Spring stew with vegetables

AUTHOR
Janie Gentry
DIFFICULTY
easy
RATING
4 2
COOK TIME
120 mins
TOTAL TIME
120 mins

Ingredients

Servings: 4
  • 1 Soup chicken (approx. 1.5 kg)
  • 7-10 Tbsp Salt
  • 2 Bay leaves
  • 1 TEASPOON white peppercorns
  • 2 Cloves
  • 1 collar Soup Greens
  • 2 Onions
  • 250 g Carrots
  • 1 small head cauliflower
  • 1 Kohlrabi
  • 250 g frozen peas
  • 1 collar curly parsley
  • 7-10 Tbsp white pepper from
  • 7-10 Tbsp the mill
  • 7-10 Tbsp grated nutmeg

Directions

  1. 1

    Wash the chicken thoroughly inside and out. Put the chicken on the plate with 2 litres of cold water, 1/2 teaspoon salt and the spices. Clean and wash the soup greens. Peel onions.

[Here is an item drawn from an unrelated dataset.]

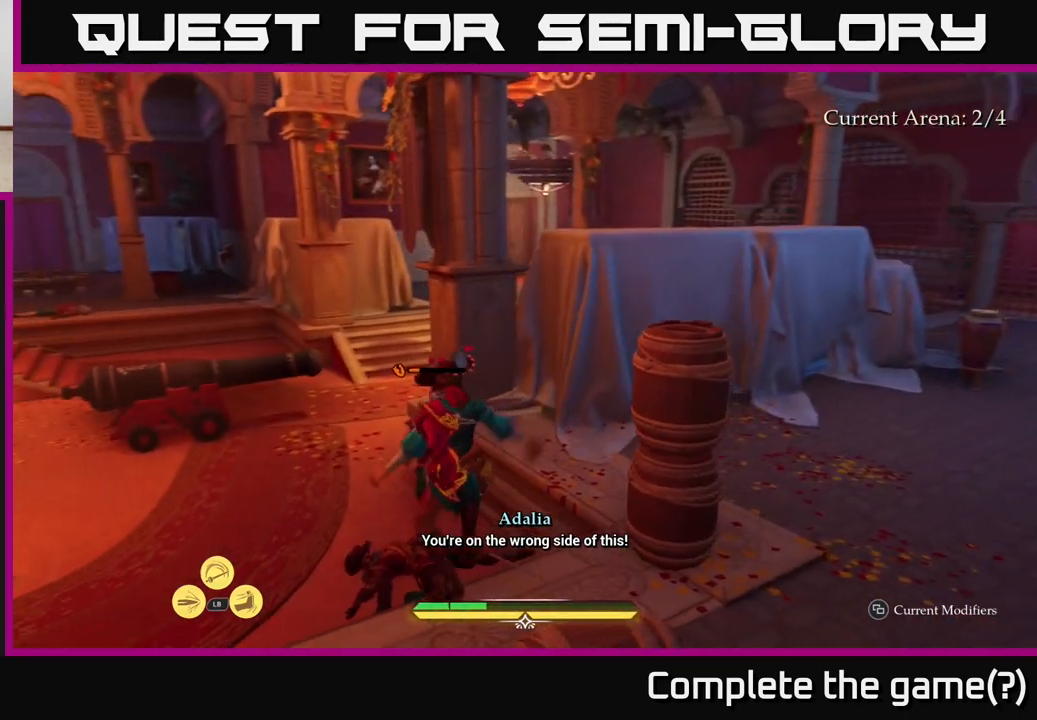
{"buttons": ["X"], "left_stick": "up-left", "right_stick": "center", "events": [[167, "X", "down"], [267, "X", "up"], [450, "X", "down"]]}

Chop everything coarsely and add to the chicken.

  2. 2

    Bring to the boil and cook over a mild heat for 1-1 1/2 hours. The chicken is done when the wings can be easily removed from the body. Clean and wash the carrots, cauliflower and kohlrabi. Cut carrots into slices, cauliflower into florets and kohlrabi into sticks.

  3. 3

    Take chicken out of the soup. Pour soup through a sieve. Boil carrots, cauliflower, kohlrabi and peas in the broth for 10 minutes. Wash parsley, dab dry and chop. Remove chicken from bone and skin and cut into pieces.

  4. 4

    Put the meat back into the soup. Season to taste and serve sprinkled with parsley and nutmeg.